Segment Open

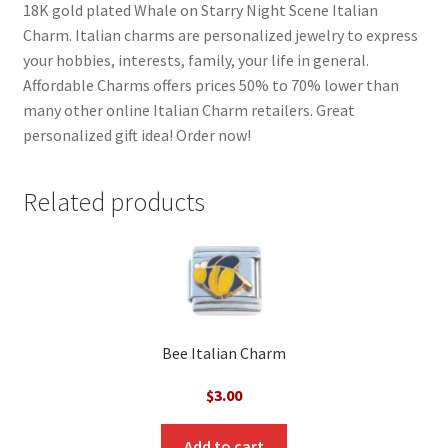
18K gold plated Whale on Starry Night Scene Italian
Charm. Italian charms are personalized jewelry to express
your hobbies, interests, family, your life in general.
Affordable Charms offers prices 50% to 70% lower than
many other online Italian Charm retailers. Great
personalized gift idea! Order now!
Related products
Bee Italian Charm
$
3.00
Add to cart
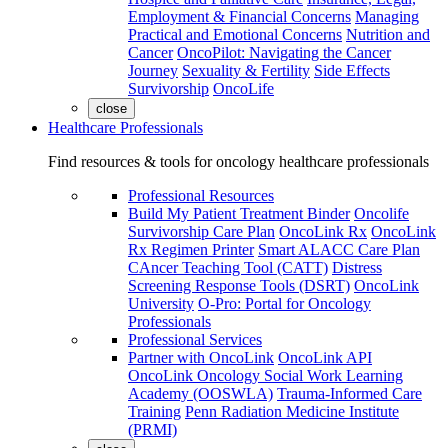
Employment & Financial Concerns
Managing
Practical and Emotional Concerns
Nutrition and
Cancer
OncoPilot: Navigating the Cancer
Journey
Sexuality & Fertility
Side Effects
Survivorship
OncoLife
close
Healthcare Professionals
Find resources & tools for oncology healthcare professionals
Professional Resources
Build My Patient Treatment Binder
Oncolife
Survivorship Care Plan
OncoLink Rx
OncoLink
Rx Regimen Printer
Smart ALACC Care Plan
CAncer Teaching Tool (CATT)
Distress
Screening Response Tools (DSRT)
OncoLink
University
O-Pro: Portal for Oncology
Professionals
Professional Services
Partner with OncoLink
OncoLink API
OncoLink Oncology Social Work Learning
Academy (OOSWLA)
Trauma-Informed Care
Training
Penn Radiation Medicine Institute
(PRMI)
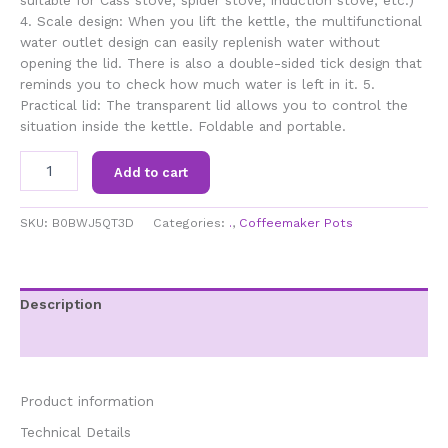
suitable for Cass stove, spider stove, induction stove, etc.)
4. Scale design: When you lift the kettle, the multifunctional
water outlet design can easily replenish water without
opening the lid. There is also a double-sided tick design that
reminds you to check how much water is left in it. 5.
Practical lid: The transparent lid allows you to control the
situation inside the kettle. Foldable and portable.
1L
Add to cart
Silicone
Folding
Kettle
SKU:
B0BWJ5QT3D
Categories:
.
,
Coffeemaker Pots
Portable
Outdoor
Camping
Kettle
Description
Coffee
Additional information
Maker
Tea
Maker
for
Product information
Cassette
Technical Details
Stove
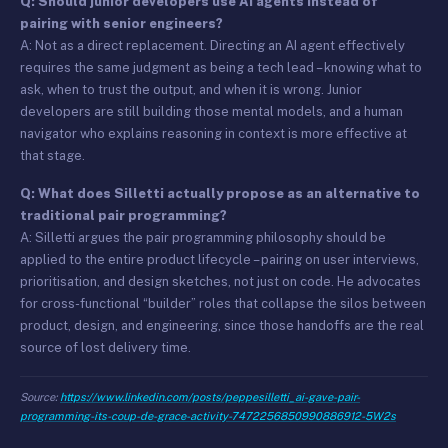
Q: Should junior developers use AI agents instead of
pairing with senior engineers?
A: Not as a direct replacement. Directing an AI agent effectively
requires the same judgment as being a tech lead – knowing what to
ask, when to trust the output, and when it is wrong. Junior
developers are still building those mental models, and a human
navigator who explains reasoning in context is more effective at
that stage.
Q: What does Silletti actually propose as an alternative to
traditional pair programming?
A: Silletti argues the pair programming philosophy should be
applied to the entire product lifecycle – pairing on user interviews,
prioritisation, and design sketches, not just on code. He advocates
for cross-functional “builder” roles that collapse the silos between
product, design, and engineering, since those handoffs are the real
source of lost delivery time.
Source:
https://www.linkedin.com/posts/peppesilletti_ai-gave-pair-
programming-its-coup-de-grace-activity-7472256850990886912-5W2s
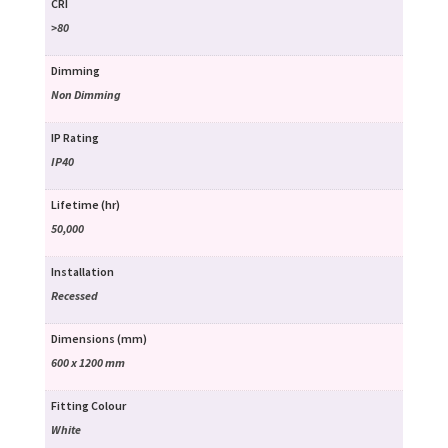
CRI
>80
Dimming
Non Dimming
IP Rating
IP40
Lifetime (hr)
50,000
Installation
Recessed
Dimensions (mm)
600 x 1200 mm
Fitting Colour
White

Segment Closed

--- Task brief ---
Please write out every line of text from all the records above exactly as it appears, keeping the line breaks and leaving out the picture lines.

--- Your response ---
18K gold plated Whale on Starry Night Scene Italian
Charm. Italian charms are personalized jewelry to express
your hobbies, interests, family, your life in general.
Affordable Charms offers prices 50% to 70% lower than
many other online Italian Charm retailers. Great
personalized gift idea! Order now!
Related products
Bee Italian Charm
$
3.00
Add to cart
Employment & Financial Concerns
Managing
Practical and Emotional Concerns
Nutrition and
Cancer
OncoPilot: Navigating the Cancer
Journey
Sexuality & Fertility
Side Effects
Survivorship
OncoLife
close
Healthcare Professionals
Find resources & tools for oncology healthcare professionals
Professional Resources
Build My Patient Treatment Binder
Oncolife
Survivorship Care Plan
OncoLink Rx
OncoLink
Rx Regimen Printer
Smart ALACC Care Plan
CAncer Teaching Tool (CATT)
Distress
Screening Response Tools (DSRT)
OncoLink
University
O-Pro: Portal for Oncology
Professionals
Professional Services
Partner with OncoLink
OncoLink API
OncoLink Oncology Social Work Learning
Academy (OOSWLA)
Trauma-Informed Care
Training
Penn Radiation Medicine Institute
(PRMI)
suitable for Cass stove, spider stove, induction stove, etc.)
4. Scale design: When you lift the kettle, the multifunctional
water outlet design can easily replenish water without
opening the lid. There is also a double-sided tick design that
reminds you to check how much water is left in it. 5.
Practical lid: The transparent lid allows you to control the
situation inside the kettle. Foldable and portable.
1L
Add to cart
Silicone
Folding
Kettle
SKU:
B0BWJ5QT3D
Categories:
.
,
Coffeemaker Pots
Portable
Outdoor
Camping
Kettle
Description
Coffee
Additional information
Maker
Tea
Maker
for
Product information
Cassette
Technical Details
Stove
Q: Should junior developers use AI agents instead of
pairing with senior engineers?
A: Not as a direct replacement. Directing an AI agent effectively
requires the same judgment as being a tech lead – knowing what to
ask, when to trust the output, and when it is wrong. Junior
developers are still building those mental models, and a human
navigator who explains reasoning in context is more effective at
that stage.
Q: What does Silletti actually propose as an alternative to
traditional pair programming?
A: Silletti argues the pair programming philosophy should be
applied to the entire product lifecycle – pairing on user interviews,
prioritisation, and design sketches, not just on code. He advocates
for cross-functional “builder” roles that collapse the silos between
product, design, and engineering, since those handoffs are the real
source of lost delivery time.
Source:
https://www.linkedin.com/posts/peppesilletti_ai-gave-pair-
programming-its-coup-de-grace-activity-7472256850990886912-5W2s
CRI
>80
Dimming
Non Dimming
IP Rating
IP40
Lifetime (hr)
50,000
Installation
Recessed
Dimensions (mm)
600 x 1200 mm
Fitting Colour
White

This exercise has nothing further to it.